*EXERCISE REQUIREMENTS*:
Find the line containing "right=291, bottom=74) 23047", then return it and every line after it through the end of the records, exactly. Leave out pictures.

──────── AVAILABLE DATA

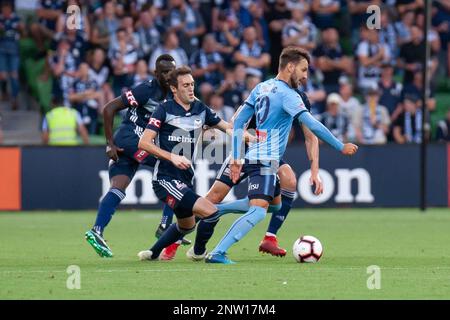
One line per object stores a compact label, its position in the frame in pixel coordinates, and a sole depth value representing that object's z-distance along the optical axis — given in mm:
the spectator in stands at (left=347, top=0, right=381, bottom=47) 23656
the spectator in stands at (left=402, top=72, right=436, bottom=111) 22281
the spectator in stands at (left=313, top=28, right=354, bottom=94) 22531
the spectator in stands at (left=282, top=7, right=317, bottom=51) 22734
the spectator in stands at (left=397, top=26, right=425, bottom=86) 23016
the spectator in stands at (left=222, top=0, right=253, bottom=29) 22969
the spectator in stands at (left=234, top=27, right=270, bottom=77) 22297
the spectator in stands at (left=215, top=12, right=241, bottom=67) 22547
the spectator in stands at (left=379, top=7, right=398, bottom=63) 23281
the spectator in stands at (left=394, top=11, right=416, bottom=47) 23484
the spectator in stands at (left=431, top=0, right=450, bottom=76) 24078
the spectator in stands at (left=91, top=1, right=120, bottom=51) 22219
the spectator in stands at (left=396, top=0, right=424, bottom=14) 24062
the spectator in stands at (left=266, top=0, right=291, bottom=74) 23047
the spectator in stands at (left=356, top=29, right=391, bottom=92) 22719
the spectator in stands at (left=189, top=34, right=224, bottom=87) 22203
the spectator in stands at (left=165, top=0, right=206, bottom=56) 22578
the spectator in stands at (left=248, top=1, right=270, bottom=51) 22812
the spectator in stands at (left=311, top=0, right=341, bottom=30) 23509
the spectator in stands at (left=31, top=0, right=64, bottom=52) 22625
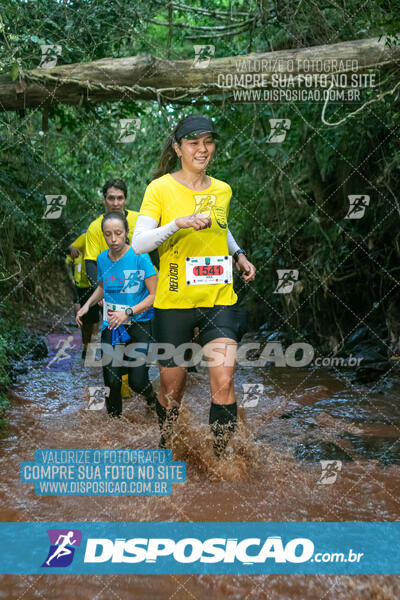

────────────────

*EXERCISE ANSWER*:
the spectator in stands at (left=266, top=0, right=291, bottom=74) 23047
the spectator in stands at (left=356, top=29, right=391, bottom=92) 22719
the spectator in stands at (left=189, top=34, right=224, bottom=87) 22203
the spectator in stands at (left=165, top=0, right=206, bottom=56) 22578
the spectator in stands at (left=248, top=1, right=270, bottom=51) 22812
the spectator in stands at (left=311, top=0, right=341, bottom=30) 23509
the spectator in stands at (left=31, top=0, right=64, bottom=52) 22625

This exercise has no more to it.